--On 26 March 2008 05:18:44 +0900 "Stephen J. Turnbull" <stephen@xemacs.org> wrote:
Eino Tuominen writes:
You are missing the point. Of course you can inform of a delivery problem, but only when you really need to do it. Every organisation should know of every recipient within their authority. You should know the recipient if you accept a message for delivery from outside your domain.
Says who? There is nothing in the standards that says so. And if you take that seriously, you have to disable .forward and procmail for individual users, as well as refuse to allow open subscription mailing lists and the like. This may make sense in the U.S. Army and in corporations with a military authority structure, but it does not in most universities, research, or open communities.
No, that's not true.

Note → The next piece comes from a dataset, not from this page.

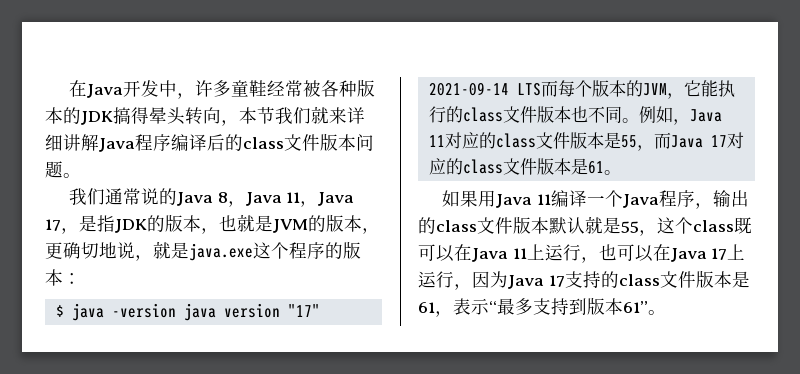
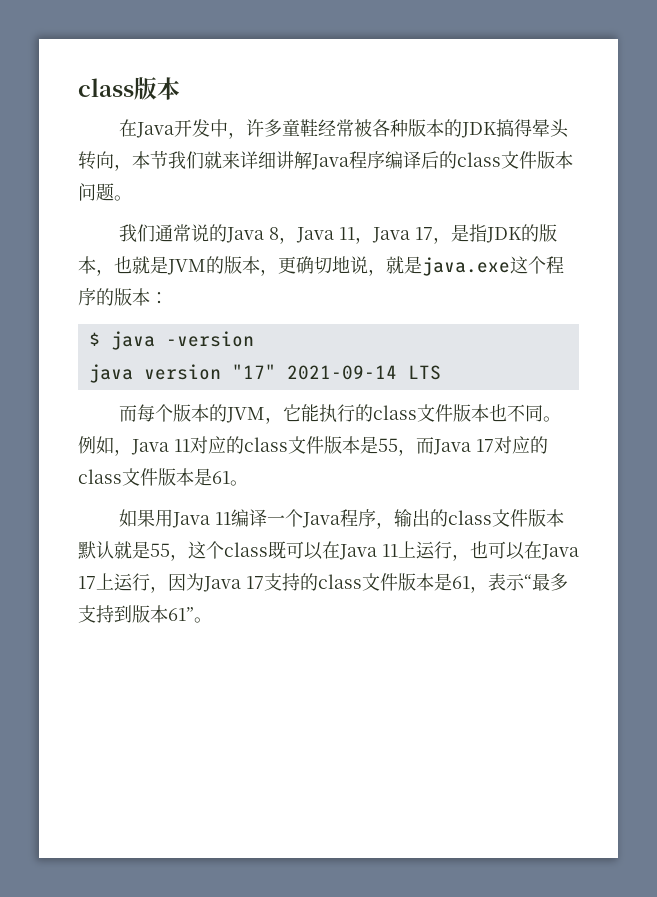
(68, 88) none -> [78,77,180,100] class版本 //
(176, 310) none -> (254, 339) //
(541, 89) none -> (441, 372) //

I have about 10,000 users here. They have access to .forward files, but only a handful have worked out how to use them. Actually, we let them set auto-replies but only after the email has passed a very strict spamassassin threshold, and its rate limited, and its only for personal email (To and CC: recipents, no list headers, etc).

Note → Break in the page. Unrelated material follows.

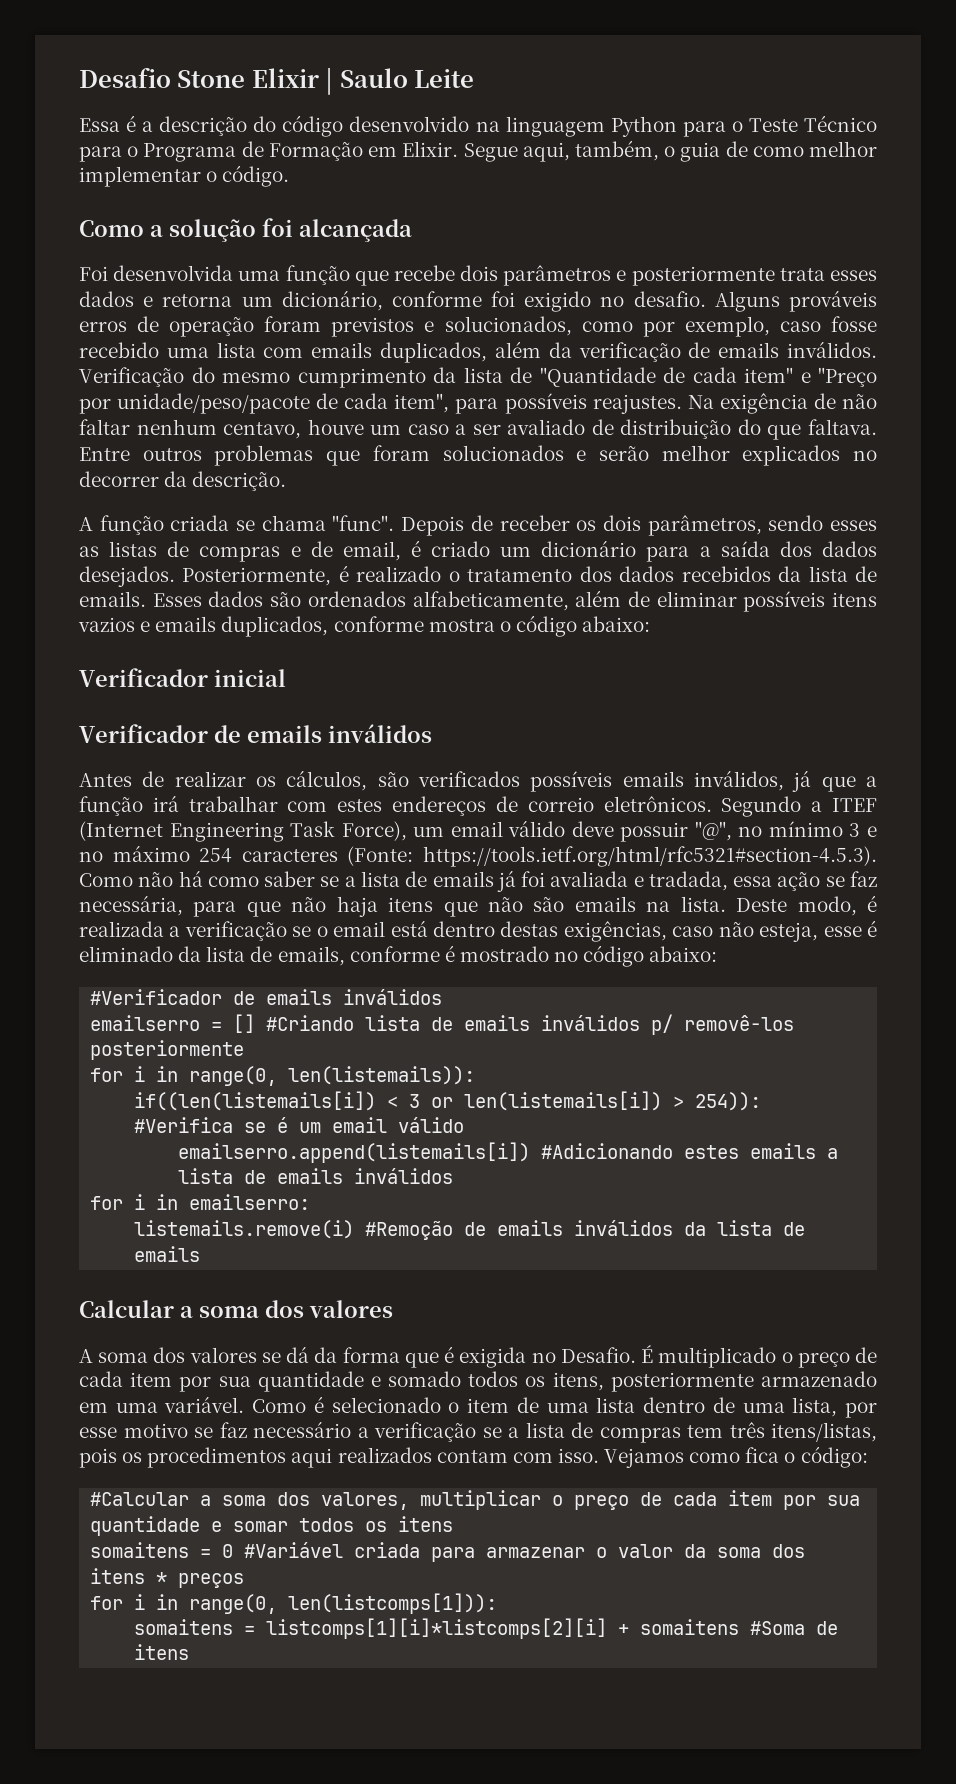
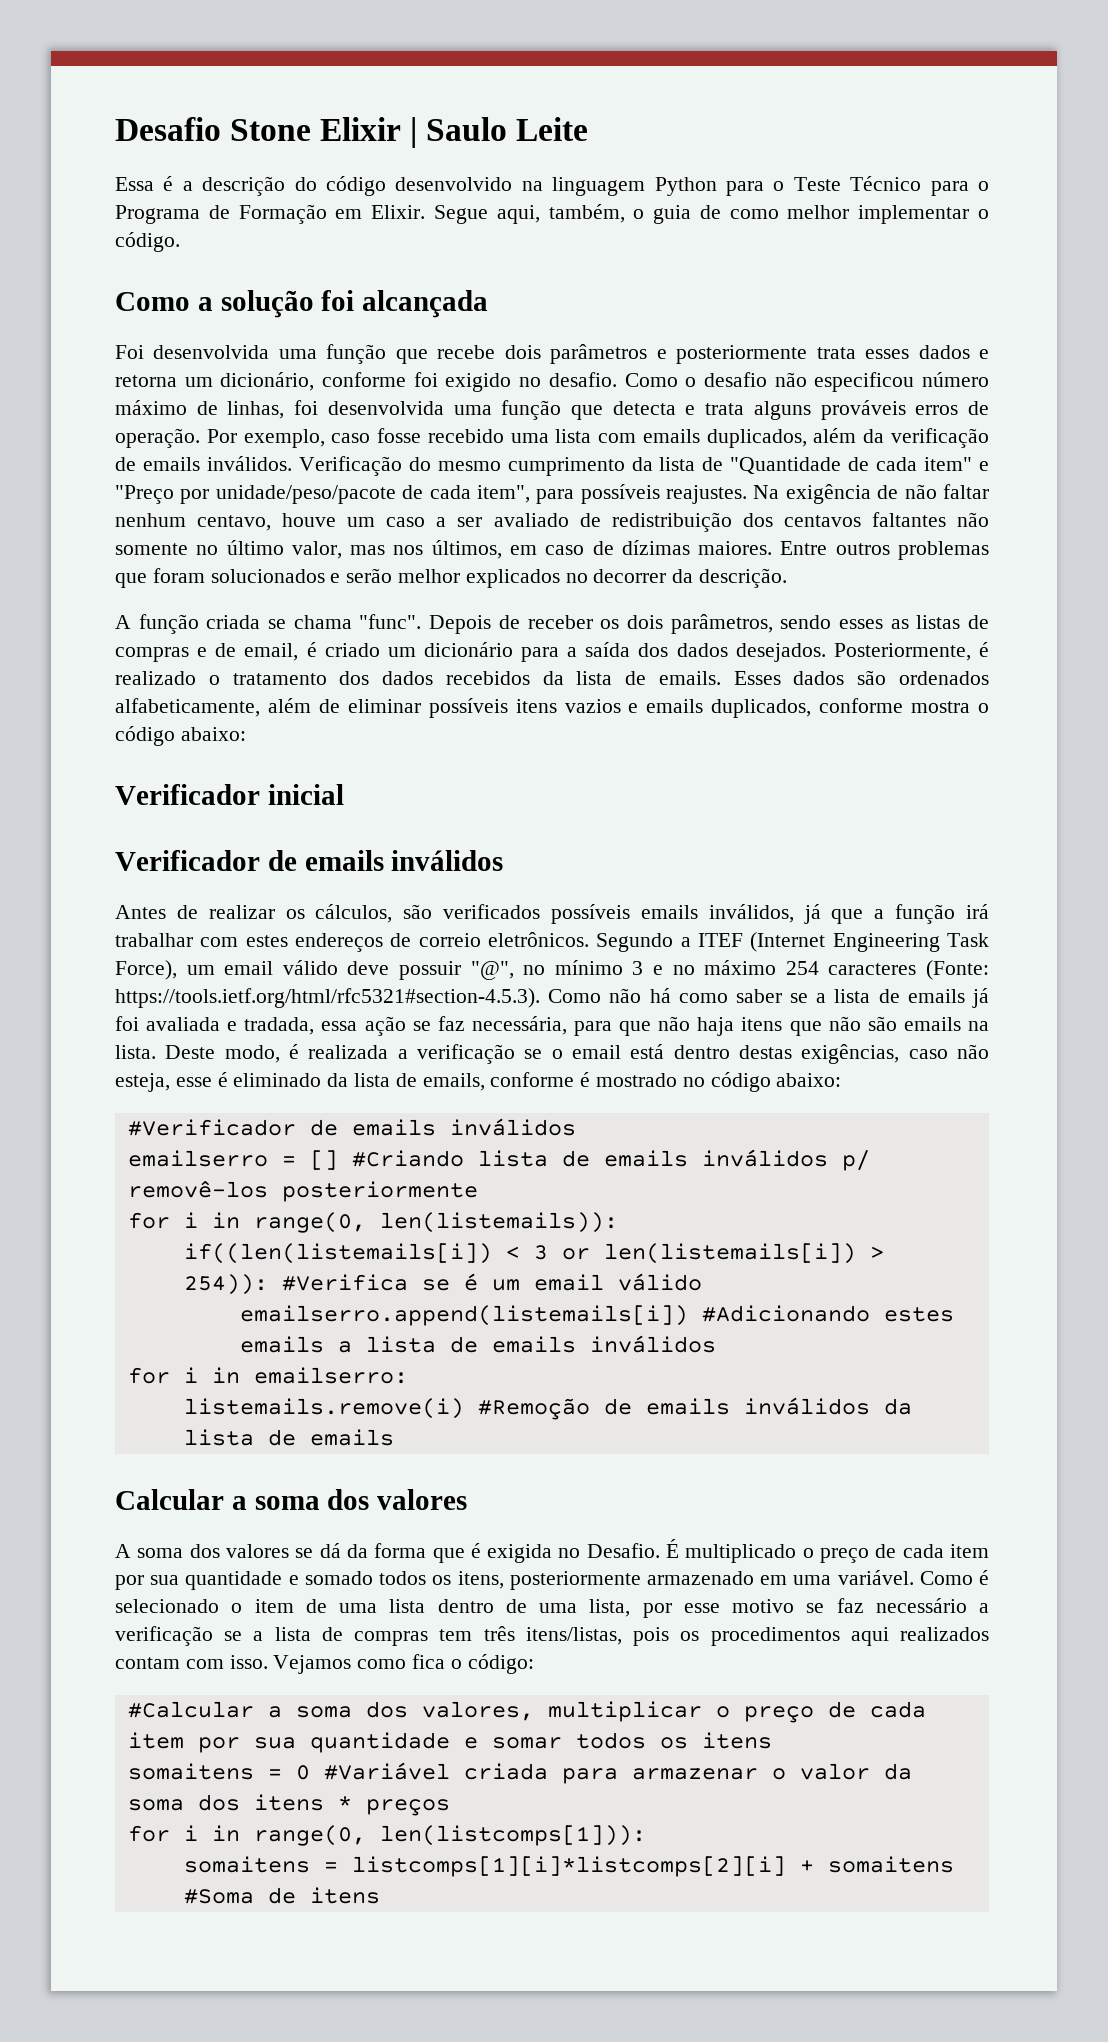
[714,290,878,312] [79,316,675,337] Alguns prováveis erros de operação foram previstos e solucionados, como por -> [624,372,990,392] [115,400,989,420] [115,428,237,448] Como o desafio não especificou número máximo de linhas, foi desenvolvida uma função que detecta e trata alguns prováveis erros de operação. Por
[620,419,878,440] distribuição do que faltava. -> [611,512,990,532] [115,540,773,559] redistribuição dos centavos faltantes não somente no último valor, mas nos últimos, em caso de dízimas maiores.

We do have open subscription mailing lists.
What we don't do is bounce emails with bad recipient addresses.
That is *not* the way Internet mail is designed to work. Mail, like every other application on the Internet, is intended to be decentralized. It is designed to allow load-sharing by use of intermediate and/or secondary MXes to handle primary crashes or overloads.
Yes, but they need to have equal access to user databases.